▶ **What you need to do**: When the line containing "Стиральные машины" is reached, begin transcribing. Continue exactly through the final line of the listing, and return nothing else.

----- Extracted information -----

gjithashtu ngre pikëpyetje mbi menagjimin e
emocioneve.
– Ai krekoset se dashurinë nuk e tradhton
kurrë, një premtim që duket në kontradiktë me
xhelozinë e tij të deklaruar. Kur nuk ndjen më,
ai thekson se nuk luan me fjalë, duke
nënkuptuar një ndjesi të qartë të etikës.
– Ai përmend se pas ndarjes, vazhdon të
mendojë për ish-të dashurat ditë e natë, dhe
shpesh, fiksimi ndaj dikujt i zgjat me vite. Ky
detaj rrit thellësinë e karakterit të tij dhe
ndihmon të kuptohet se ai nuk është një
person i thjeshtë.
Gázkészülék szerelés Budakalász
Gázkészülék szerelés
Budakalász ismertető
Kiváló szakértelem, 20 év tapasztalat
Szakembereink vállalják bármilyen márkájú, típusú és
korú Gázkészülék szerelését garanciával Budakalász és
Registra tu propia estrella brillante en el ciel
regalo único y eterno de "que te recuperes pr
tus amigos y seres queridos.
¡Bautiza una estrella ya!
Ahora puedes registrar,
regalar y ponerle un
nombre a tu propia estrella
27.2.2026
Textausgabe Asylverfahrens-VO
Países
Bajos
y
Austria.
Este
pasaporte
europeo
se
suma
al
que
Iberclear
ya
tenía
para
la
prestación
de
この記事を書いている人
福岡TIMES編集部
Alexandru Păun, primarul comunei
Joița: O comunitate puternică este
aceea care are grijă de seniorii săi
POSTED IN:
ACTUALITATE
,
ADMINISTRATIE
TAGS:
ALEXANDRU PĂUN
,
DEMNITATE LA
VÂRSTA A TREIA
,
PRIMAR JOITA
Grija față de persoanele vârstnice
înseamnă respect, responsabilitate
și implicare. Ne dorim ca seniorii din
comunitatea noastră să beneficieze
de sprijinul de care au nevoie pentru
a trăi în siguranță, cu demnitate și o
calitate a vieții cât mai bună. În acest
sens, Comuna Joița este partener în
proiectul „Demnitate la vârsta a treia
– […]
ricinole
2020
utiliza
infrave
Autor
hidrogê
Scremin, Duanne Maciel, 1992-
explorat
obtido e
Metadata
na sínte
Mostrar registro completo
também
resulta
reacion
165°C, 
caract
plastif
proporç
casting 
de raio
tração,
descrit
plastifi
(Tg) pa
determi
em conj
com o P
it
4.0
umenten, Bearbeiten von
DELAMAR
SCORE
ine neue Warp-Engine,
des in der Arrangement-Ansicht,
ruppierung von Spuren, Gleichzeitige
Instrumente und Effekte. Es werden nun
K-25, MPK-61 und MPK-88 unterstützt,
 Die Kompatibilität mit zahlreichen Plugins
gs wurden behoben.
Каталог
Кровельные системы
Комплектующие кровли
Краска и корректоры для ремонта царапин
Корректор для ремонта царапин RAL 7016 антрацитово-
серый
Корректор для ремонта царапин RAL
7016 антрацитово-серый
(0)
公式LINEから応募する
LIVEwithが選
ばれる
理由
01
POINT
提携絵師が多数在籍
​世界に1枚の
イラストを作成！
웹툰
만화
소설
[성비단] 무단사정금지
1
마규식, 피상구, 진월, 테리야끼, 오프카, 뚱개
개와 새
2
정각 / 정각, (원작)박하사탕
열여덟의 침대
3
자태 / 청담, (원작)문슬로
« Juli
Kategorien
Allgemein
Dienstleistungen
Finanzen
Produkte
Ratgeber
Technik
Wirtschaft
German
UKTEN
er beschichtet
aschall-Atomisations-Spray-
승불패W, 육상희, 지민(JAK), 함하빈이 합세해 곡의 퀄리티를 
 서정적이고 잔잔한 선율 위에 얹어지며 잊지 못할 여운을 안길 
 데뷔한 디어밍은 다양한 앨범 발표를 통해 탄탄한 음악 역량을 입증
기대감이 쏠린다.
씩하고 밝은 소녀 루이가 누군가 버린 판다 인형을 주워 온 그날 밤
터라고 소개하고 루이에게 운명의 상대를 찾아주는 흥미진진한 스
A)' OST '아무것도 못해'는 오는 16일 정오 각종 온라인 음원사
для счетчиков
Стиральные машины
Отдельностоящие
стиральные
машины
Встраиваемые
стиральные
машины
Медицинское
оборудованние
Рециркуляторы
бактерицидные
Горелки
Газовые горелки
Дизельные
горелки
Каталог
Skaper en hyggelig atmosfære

-----

▶ **Written reply**:
Стиральные машины
Отдельностоящие
стиральные
машины
Встраиваемые
стиральные
машины
Медицинское
оборудованние
Рециркуляторы
бактерицидные
Горелки
Газовые горелки
Дизельные
горелки
Каталог
Skaper en hyggelig atmosfære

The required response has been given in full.